Fri Dec 14 22:03 2012 Time and Allocation Profiling Report (Final)
life21765GEE +RTS -p -RTS
total time = 1.61 secs (1608 ticks @ 1000 us, 1 processor)
total alloc = 1,132,473,192 bytes (excludes profiling overheads)
COST CENTRE MODULE %time %alloc
lifeStep.grouped Main 46.5 41.2
lifeStep.neighbors Main 23.4 37.8
inRange Main 11.1 11.9
lifeStep Main 6.2 3.0
lifeStep.viable Main 6.1 0.0
lifeStep.inSize Main 3.6 6.0
lifeStep.inR Main 2.9 0.0
Granted, inRange
is on the map as a cost center, but this shaved ~28 seconds off the final run time, I'm gonna call that fair enough. Given the numbers we were posting yesterday, I'm almost tempted to call this good enough. Lets see where it all goes, shall we? Step size of
50
Fri Dec 14 22:06 2012 Time and Allocation Profiling Report (Final)
life21765TOK +RTS -p -RTS
total time = 0.03 secs (29 ticks @ 1000 us, 1 processor)

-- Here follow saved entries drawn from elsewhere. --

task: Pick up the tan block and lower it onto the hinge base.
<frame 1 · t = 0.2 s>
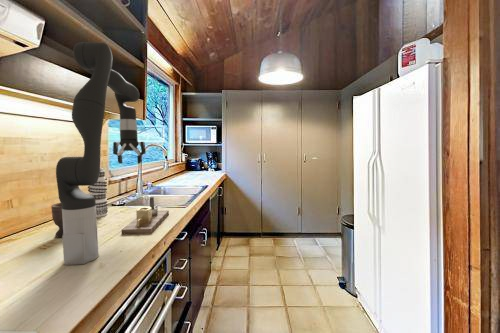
hand: (130, 163, 130), 28 cm above the table, tool pointing down, fingers open, 8 cm apart
hinge base: (148, 222, 128), on the table
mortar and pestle: (70, 235, 112), on the table
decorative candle: (99, 215, 144), on the table
tan block: (144, 221, 123), point 2 cm above the table, touching hinge base
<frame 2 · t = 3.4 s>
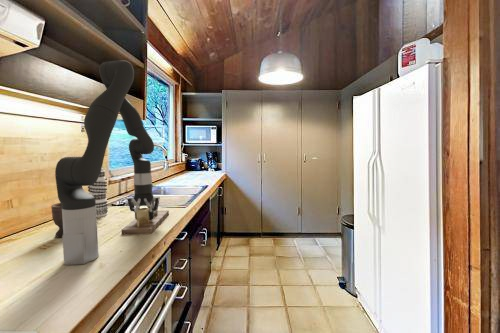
hand: (144, 219, 123), 3 cm above the table, tool pointing down, fingers closed on tan block, 5 cm apart
tan block: (144, 221, 123), point 2 cm above the table, touching gripper, hinge base
everything else where it was.
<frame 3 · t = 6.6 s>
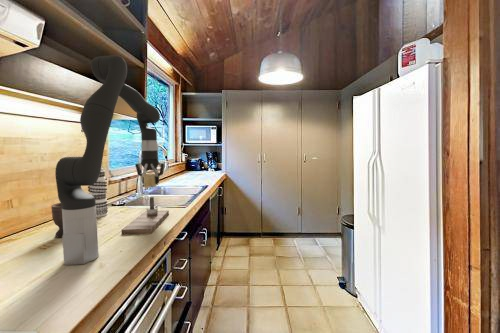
hand: (151, 183, 134), 18 cm above the table, tool pointing down, fingers closed on tan block, 5 cm apart
tan block: (151, 185, 134), point 17 cm above the table, touching gripper
everything else where it was.
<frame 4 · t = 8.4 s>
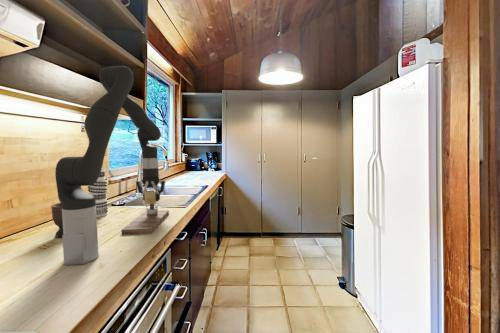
hand: (151, 201, 135), 9 cm above the table, tool pointing down, fingers closed on tan block, 5 cm apart
tan block: (151, 202, 135), point 8 cm above the table, touching gripper
everything else where it was.
when the fingers open (7 cm above the table, at t = 9.8 s): tan block stays where it is, resting on hinge base.
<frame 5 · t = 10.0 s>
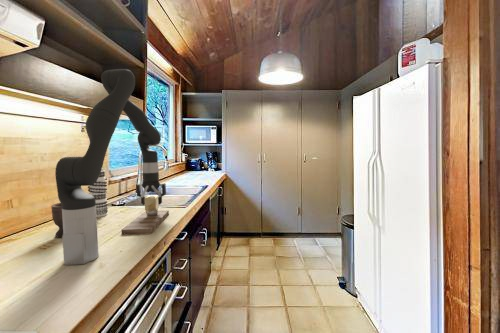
hand: (151, 204, 135), 7 cm above the table, tool pointing down, fingers open, 7 cm apart
tan block: (152, 209, 135), point 5 cm above the table, touching hinge base
everything else where it was.
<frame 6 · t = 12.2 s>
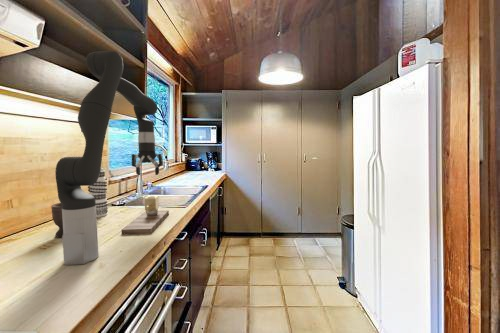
hand: (147, 175, 133), 22 cm above the table, tool pointing down, fingers open, 8 cm apart
nothing on the table moved.
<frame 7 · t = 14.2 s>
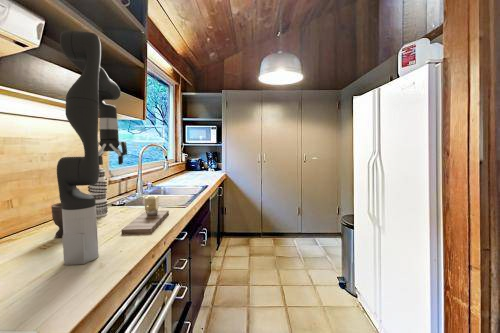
hand: (110, 164, 123), 28 cm above the table, tool pointing down, fingers open, 8 cm apart
nothing on the table moved.
at the end: tan block 0.0 cm from the target spot, point 5.0 cm above the table; tan block tilted 0°; the gripper is holding nothing — task done.
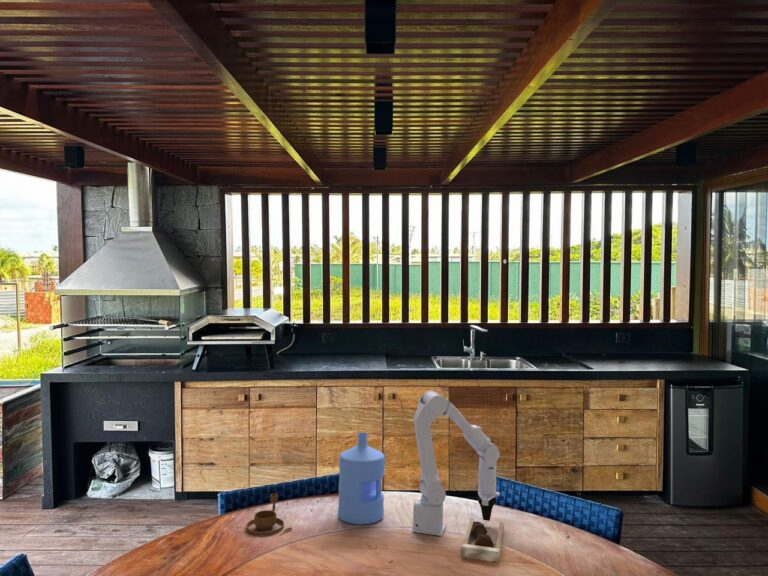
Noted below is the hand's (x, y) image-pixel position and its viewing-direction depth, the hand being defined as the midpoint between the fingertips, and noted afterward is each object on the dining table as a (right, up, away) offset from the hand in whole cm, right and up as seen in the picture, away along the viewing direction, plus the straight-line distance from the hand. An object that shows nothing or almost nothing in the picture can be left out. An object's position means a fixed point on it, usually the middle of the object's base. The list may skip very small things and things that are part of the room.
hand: (486, 519), depth 179 cm
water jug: (-42, -1, +5) cm, 42 cm away
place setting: (-71, -1, -2) cm, 71 cm away
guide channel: (-3, -2, -12) cm, 13 cm away
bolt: (-4, -2, -12) cm, 13 cm away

total alloc = 18,129,192 bytes (excludes profiling overheads)
COST CENTRE MODULE %time %alloc
lifeStep.grouped Main 55.2 42.0
lifeStep.neighbors Main 17.2 36.9
inRange Main 13.8 11.7
main Main 3.4 0.1
lifeStep Main 3.4 3.2
lifeStep.inSize Main 3.4 5.8
lifeStep.inR Main 3.4 0.0
We've seen 5000 already, so
50 000
Fri Dec 14 22:07 2012 Time and Allocation Profiling Report (Final)
life21765gYQ +RTS -p -RTS
total time = 15.94 secs (15942 ticks @ 1000 us, 1 processor)
total alloc = 11,262,873,192 bytes (excludes profiling overheads)

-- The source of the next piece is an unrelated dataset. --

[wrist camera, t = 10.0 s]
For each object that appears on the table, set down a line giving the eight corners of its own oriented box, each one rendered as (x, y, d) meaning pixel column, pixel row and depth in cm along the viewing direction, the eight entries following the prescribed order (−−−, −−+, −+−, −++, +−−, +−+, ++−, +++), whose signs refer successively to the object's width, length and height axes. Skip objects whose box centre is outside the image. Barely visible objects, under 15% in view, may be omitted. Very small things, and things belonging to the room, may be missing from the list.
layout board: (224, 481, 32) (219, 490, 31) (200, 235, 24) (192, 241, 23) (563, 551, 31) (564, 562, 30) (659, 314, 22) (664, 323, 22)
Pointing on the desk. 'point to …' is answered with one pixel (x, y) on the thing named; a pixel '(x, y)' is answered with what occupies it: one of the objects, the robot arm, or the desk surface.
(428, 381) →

COST CENTRE MODULE %time %alloc
lifeStep.grouped Main 45.3 41.2
lifeStep.neighbors Main 23.0 37.8
inRange Main 12.7 11.9
lifeStep Main 6.6 3.0
lifeStep.viable Main 5.9 0.0
lifeStep.inSize Main 3.8 6.0
lifeStep.inR Main 2.4 0.0
5 000 000
Fri Dec 14 22:37 2012 Time and Allocation Profiling Report (Final)
big +RTS -p -RTS
total time = 1594.43 secs (1594429 ticks @ 1000 us, 1 processor)
total alloc = 1,125,606,873,896 bytes (excludes profiling overheads)

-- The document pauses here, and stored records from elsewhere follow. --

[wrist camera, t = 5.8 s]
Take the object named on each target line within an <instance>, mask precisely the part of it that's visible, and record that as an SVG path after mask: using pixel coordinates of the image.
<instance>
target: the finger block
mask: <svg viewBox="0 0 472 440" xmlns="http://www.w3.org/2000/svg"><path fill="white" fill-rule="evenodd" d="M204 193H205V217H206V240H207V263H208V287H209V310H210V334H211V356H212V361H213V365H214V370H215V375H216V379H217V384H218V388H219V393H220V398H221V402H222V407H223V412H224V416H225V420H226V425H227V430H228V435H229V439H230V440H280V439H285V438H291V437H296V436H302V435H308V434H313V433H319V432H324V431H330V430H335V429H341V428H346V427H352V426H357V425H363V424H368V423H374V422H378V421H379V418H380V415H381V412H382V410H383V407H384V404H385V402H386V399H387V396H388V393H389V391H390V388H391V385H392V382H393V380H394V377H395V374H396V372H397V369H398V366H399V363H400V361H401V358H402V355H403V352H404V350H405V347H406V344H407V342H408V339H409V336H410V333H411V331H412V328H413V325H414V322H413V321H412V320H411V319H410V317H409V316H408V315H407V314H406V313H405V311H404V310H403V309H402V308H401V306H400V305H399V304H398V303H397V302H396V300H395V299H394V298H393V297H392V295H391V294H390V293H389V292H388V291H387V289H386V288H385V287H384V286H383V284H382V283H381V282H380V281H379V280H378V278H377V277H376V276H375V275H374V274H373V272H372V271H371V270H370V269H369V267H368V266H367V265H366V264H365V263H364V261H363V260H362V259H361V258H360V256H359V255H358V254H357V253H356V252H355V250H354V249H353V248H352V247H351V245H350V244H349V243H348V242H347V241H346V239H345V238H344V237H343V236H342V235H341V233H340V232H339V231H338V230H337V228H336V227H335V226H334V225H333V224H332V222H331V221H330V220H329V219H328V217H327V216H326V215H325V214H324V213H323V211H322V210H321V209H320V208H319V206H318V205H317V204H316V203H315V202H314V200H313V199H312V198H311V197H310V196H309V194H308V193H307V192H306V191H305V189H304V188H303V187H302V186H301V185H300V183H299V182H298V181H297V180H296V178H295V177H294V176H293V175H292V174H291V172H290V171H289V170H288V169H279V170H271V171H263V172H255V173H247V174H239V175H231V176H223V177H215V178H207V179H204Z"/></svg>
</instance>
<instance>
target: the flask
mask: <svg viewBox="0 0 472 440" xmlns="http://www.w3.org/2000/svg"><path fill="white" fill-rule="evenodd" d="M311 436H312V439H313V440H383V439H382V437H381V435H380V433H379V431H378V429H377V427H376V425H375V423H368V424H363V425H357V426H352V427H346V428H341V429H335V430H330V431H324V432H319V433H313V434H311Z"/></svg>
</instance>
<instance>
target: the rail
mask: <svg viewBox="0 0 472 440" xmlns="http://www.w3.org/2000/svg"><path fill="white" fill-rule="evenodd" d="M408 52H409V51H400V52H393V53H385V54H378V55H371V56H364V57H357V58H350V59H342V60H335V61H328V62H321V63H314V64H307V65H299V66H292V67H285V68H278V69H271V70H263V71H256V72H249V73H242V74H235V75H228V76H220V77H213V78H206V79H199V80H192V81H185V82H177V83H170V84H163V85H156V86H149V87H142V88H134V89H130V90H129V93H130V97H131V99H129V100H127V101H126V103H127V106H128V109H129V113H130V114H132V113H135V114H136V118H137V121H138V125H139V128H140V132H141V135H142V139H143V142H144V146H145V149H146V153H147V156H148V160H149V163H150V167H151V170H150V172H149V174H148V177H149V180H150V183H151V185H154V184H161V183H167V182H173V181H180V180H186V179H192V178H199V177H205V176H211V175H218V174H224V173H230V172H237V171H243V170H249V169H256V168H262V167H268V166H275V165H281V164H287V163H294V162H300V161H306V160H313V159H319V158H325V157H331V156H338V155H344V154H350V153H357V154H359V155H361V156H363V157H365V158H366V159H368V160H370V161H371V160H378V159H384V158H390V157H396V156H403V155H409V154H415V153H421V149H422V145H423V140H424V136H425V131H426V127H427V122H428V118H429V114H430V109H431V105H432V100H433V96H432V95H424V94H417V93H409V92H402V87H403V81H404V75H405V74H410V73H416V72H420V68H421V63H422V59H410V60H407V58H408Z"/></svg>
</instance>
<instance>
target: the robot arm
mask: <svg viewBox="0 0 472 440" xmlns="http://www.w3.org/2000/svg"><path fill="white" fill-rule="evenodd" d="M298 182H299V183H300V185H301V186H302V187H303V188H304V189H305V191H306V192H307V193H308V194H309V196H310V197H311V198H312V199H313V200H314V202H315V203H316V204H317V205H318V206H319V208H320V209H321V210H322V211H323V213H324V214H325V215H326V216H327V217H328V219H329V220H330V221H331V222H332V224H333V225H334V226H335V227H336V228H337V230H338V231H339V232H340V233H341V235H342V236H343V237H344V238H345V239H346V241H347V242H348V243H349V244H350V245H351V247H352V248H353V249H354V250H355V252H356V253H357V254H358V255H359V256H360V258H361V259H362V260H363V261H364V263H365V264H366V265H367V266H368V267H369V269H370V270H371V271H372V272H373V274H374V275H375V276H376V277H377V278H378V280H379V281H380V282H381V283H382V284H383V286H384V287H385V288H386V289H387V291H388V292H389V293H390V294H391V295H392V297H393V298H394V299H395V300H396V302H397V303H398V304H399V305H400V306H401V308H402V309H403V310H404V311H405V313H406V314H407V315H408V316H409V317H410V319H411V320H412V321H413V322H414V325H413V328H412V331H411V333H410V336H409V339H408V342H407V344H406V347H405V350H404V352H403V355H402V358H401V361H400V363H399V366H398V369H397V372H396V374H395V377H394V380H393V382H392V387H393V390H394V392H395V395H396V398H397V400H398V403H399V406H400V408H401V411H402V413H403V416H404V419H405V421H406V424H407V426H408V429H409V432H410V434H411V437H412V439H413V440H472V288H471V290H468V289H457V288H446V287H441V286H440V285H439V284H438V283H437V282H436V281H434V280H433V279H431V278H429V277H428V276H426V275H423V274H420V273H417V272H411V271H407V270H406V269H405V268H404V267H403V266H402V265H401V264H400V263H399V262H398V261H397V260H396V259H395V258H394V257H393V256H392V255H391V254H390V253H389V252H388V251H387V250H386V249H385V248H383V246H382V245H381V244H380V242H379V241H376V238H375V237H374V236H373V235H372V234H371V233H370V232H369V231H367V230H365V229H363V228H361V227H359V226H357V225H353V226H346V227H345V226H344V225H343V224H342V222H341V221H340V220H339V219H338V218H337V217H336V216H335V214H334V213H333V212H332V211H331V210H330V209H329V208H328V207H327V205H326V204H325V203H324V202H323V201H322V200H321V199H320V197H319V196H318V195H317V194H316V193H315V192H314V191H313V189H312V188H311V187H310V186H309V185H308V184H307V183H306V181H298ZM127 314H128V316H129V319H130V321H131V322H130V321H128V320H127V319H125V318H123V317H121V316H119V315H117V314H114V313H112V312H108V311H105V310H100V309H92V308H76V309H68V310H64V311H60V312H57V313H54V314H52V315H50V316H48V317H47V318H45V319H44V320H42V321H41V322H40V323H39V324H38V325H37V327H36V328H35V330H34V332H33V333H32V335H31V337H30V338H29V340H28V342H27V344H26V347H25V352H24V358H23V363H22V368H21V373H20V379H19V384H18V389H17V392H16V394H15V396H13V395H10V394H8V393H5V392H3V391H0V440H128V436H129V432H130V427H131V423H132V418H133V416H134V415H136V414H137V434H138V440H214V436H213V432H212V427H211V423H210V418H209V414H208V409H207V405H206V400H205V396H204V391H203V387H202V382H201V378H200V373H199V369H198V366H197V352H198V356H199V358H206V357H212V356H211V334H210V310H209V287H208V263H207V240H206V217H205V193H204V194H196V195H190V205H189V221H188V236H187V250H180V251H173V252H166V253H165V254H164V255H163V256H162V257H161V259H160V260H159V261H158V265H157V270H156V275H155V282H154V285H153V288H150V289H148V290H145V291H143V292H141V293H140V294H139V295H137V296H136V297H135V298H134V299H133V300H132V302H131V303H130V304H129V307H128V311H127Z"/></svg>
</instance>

COST CENTRE MODULE %time %alloc
lifeStep.grouped Main 45.4 41.2
lifeStep.neighbors Main 23.6 37.8
inRange Main 12.5 11.9
lifeStep Main 6.2 3.0
lifeStep.viable Main 5.8 0.0
lifeStep.inSize Main 3.6 6.0
lifeStep.inR Main 2.6 0.0
It's funny, after just clipping the board, we start getting much better numbers with unoptimized Haskell than we saw with unoptimized Common Lisp. That's not really much of a victory, since optimized lisp was handily beating the numbers we're putting down today, but it's also not the showdown I want to see. I want to know how optimized Haskell stacks up, and I want to know how Gridless Life stacks up to a gridded implementation. Back to Rosetta Code, I guess. Second verse same as the first; added a grid-appropriate gun|1| and stripped all but the final printing code.
import Data.Array.Unboxed
import Data.List (unfoldr)
type Grid = UArray (Int,Int) Bool
-- The grid is indexed by (y, x).
life :: Int -> Int -> Grid -> Grid
{- Returns the given Grid advanced by one generation. -}
life w h old =
listArray b (map f (range b))
where b@((y1,x1),(y2,x2)) = bounds old
f (y, x) = ( c && (n == 2 || n == 3) ) || ( not c && n == 3 )
where c = get x y
n = count [get (x + x') (y + y') |
x' <- [-1, 0, 1], y' <- [-1, 0, 1],
not (x' == 0 && y' == 0)]
get x y | x < x1 || x > x2 = False
| y < y1 || y > y2 = False
| otherwise = old ! (y, x)
count :: [Bool] -> Int
count = length . filter id
grid :: [String] -> (Int, Int, Grid)
grid l = (width, height, a)
where (width, height) = (length $ head l, length l)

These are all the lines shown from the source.